__Exercise description__: Consider the entries given below. Count the lines that include "საქართველოს" and give only the count.

__Stored data entries__:
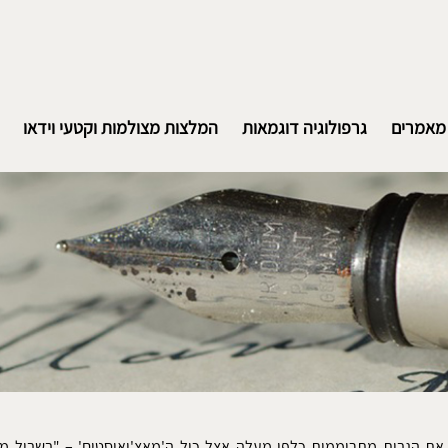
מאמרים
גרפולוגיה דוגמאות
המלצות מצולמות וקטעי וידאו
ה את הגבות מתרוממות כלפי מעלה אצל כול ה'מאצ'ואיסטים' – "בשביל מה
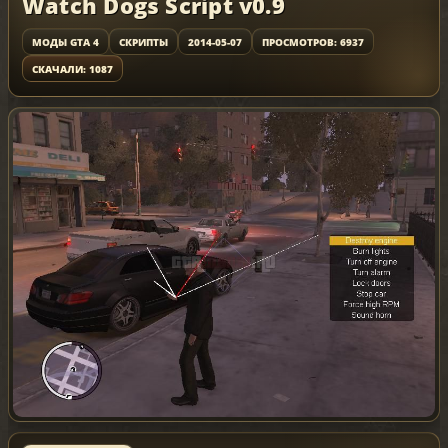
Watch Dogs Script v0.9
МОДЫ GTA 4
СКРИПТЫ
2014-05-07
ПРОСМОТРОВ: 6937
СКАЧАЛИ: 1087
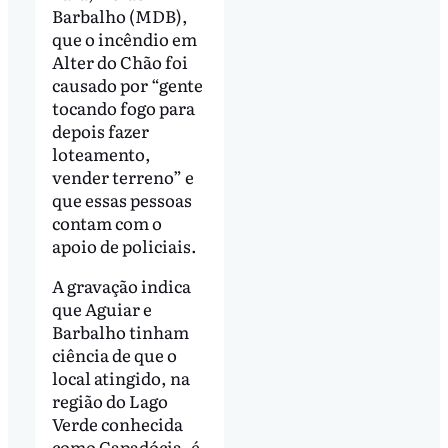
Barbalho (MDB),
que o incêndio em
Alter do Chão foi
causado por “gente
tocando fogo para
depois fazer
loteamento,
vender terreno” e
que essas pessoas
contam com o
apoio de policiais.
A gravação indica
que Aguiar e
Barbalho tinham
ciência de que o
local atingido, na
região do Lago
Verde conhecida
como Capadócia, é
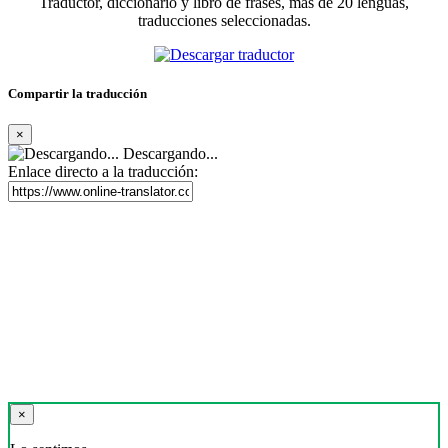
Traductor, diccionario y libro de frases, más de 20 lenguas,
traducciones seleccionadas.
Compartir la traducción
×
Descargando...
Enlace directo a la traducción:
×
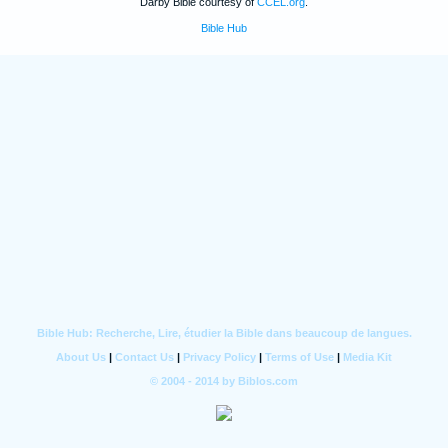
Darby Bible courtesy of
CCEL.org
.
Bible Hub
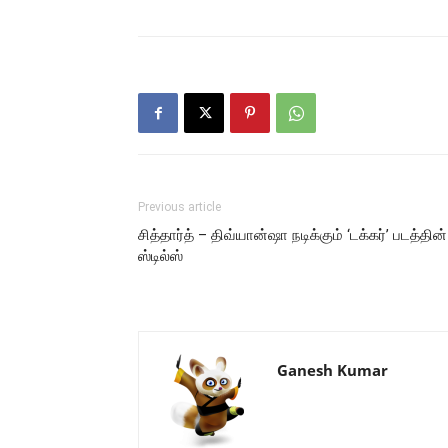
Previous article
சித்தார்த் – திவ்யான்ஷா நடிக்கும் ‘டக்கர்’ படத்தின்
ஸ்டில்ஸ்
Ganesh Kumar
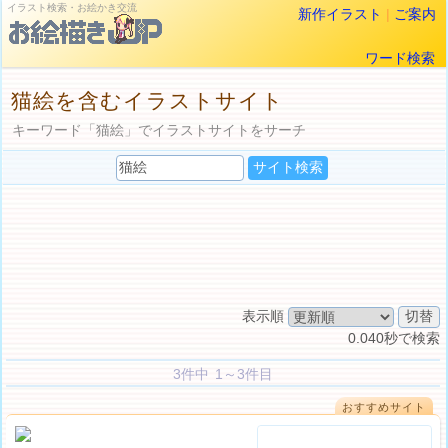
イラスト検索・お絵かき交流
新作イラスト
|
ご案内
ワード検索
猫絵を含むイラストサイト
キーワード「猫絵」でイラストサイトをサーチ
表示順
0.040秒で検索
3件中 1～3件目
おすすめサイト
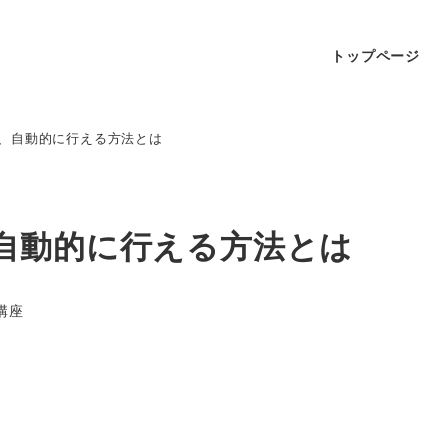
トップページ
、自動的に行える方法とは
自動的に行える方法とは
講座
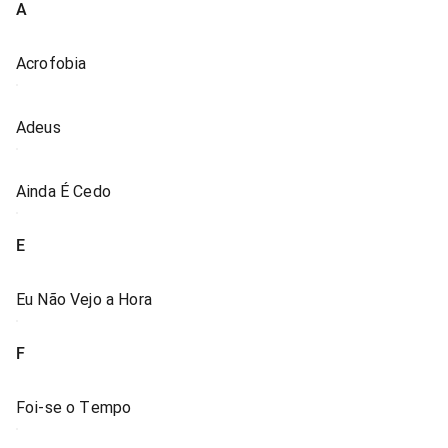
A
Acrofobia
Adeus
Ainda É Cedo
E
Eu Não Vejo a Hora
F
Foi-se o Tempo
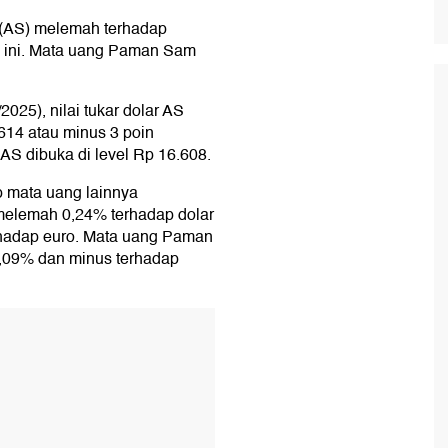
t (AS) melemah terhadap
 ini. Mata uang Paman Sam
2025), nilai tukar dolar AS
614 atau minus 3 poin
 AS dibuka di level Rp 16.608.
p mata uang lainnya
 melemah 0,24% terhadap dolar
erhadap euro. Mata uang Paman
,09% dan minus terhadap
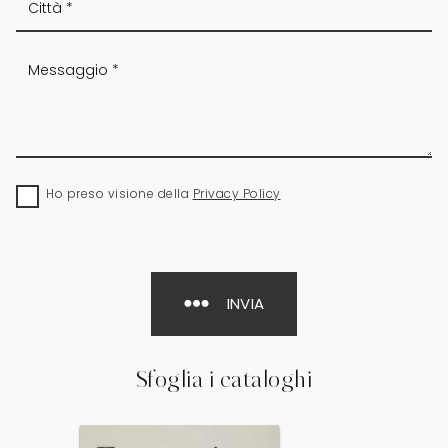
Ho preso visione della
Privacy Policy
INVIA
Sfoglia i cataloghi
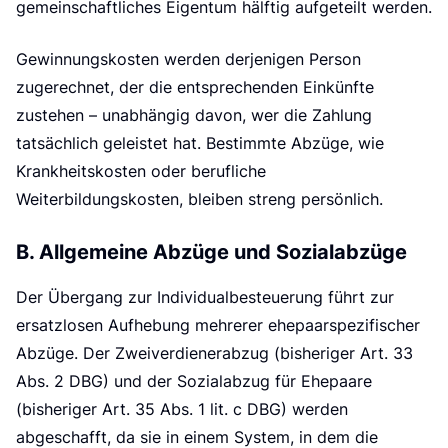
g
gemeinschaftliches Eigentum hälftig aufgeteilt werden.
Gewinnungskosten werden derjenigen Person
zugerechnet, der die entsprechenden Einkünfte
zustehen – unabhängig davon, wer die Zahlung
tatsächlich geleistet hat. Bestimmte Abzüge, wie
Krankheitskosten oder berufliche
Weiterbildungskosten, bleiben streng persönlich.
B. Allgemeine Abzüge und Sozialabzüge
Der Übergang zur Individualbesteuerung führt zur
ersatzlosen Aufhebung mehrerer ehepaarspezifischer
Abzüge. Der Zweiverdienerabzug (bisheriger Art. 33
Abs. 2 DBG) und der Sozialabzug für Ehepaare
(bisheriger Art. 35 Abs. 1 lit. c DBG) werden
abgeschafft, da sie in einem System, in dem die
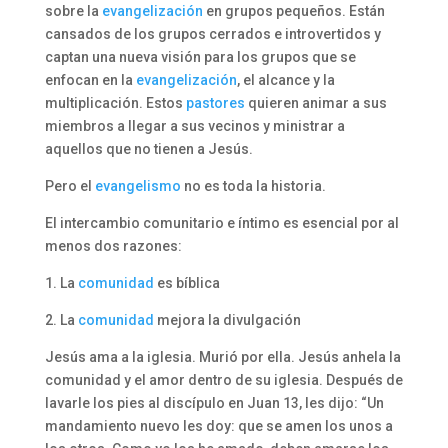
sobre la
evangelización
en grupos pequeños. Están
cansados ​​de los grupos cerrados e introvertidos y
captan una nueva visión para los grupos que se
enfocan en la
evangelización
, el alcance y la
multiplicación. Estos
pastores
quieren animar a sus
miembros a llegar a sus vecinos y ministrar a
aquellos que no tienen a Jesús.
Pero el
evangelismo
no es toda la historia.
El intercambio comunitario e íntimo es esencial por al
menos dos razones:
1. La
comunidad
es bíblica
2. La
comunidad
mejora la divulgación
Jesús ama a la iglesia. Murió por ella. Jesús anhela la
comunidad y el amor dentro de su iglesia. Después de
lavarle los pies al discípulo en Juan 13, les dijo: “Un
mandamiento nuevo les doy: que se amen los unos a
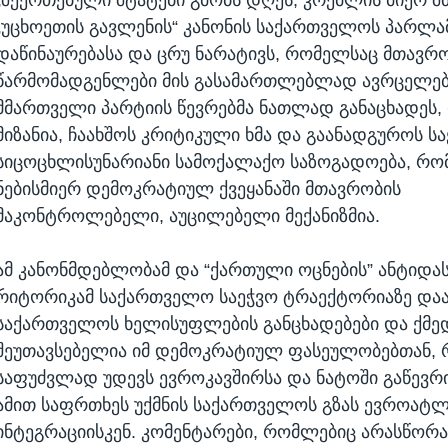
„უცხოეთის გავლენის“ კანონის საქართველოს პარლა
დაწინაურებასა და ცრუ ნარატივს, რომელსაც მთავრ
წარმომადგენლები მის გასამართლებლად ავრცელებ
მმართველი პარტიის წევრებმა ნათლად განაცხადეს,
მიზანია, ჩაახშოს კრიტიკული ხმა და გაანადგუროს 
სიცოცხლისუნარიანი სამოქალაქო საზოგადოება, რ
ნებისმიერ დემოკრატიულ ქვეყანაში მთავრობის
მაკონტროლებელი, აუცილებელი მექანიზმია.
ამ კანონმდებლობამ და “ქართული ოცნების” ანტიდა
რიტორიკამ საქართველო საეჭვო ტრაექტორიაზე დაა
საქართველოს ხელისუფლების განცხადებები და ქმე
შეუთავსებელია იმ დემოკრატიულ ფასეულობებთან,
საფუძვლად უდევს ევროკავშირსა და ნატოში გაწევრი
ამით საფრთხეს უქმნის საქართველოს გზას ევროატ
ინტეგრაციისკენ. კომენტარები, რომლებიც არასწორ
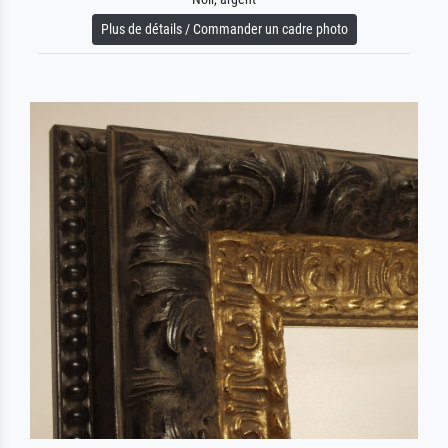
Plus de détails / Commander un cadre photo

__Exercise answer__: 3